Hank has peed into a bathtub, I’ve peed into the bed of a relative stranger when I was an intoxicated college student. Hank a fait pipi dans une baignoire, j'ai fait pipi dans le lit d'un parent inconnu quand j'étais un étudiant en état d'ébriété. ハンクはバスタブにおしっこをしたし、私は酔っ払った大学生の頃、比較的見知らぬ人のベッドにおしっこをした。 I do wish to clarify though that, just for the record, that the young man in question was not in the bed when I peed on the bed and I did switch mattresses with him and do all of his laundry. Je tiens à préciser cependant que, juste pour le compte rendu, que le jeune homme en question n'était pas dans le lit lorsque j'ai uriné sur le lit et que j'ai changé de matelas avec lui et fait toute sa lessive. ただし、記録のために、私がベッドでおしっこをしたとき、問題の若い男性はベッドにいなかったことを明確にしたいと思います。私は彼と一緒にマットレスを交換し、彼の洗濯をすべて行いました。 No entanto, desejo esclarecer que, apenas para registro, que o jovem em questão não estava na cama quando fiz xixi na cama e troquei de colchão com ele e lavei toda a sua roupa. So in some ways I didn’t pee on Mike DiTullio’s bed, I peed on a bed that was about to become mine. ある意味、私はマイク・ディトゥリオのベッドでおしっこをしたのではなく、私のものになりそうなベッドでおしっこをしました。 • [Question 3]

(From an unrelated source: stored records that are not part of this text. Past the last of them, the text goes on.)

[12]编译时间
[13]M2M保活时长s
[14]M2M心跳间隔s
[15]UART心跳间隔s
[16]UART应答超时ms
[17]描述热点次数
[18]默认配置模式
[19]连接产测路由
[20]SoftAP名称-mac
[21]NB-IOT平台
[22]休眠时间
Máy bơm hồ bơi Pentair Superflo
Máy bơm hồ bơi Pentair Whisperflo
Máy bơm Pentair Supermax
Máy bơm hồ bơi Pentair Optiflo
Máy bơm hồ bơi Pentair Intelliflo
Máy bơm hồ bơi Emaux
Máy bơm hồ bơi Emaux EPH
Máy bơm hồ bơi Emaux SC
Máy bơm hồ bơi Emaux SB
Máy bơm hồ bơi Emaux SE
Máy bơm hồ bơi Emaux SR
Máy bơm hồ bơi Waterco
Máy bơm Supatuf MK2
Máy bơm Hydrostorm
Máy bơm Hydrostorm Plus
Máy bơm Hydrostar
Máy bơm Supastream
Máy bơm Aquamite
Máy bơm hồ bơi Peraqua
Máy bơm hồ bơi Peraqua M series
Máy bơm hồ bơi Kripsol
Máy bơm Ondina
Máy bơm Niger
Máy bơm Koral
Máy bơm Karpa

Hank: Joe asks "Dear Hank and John.

Do you see yourselves making YouTube videos in ten or twenty years? 10 年か 20 年後に YouTube 動画を制作していると思いますか? John: Yes.

Hank: Yeah.

Kinda. I mean like, I don’t know if there will be, if it will be YouTube videos. つまり、YouTube ビデオがあるかどうかはわかりません。 It will be web format video which is the phrase that I had used to me in a conference call last night. 昨夜の電話会議で私がよく使っていたフレーズであるWeb形式のビデオになります。 John: Oh, God, that makes me sick to my stomach, I’m so glad I don’t have to get on conference calls like that. ジョン: なんてこった、それは私を吐き気がする。そのような電話会議に参加する必要がないのはとてもうれしい.

Um, yeah, it will be video--I--I still think that we will make video, and I still think that it will be transmitted via the little tubes that make up the internet. ええと、ええ、それはビデオになるでしょう-私は--私はまだビデオを作ると思います、そしてそれはインターネットを構成する小さなチューブを介して送信されると思います。 Hank: Yeah.

People will watch them on their computer and iPad screens. 人々は、コンピューターや iPad の画面でそれらを視聴します。 Or personal device. または個人用デバイス。 John: I think that your personal device screen will, by then, be installed into your iris, so I don’t think that you will be holding a screen, I think that it will just kind of run across you know, your cold, dead eyes. ジョン: それまでには、あなたの個人用デバイスの画面が虹彩に組み込まれると思います。そのため、画面を持っているとは思いません。死んだ目。

Hank: It’s funny the things we disagree on. ハンク: 私たちの意見が食い違うのはおかしいよ。

I think we will maybe eventually colonize the galaxy, and you think that in 10 years, we will have screens in our irisies. 私たちは最終的に銀河を植民地化すると思います.10年以内に虹彩にスクリーンがあると思います. Ik denk dat we uiteindelijk de melkweg zullen koloniseren, en jij denkt dat we over 10 jaar schermen in onze irissen zullen hebben. John: There’s no way that we’re ever going to colonize the galaxy. ジョン: 私たちが銀河を植民地化する方法はありません。

That is so ludicrous I refuse to engage with you further in the conversation. それはばかげているので、これ以上あなたと会話することは拒否します。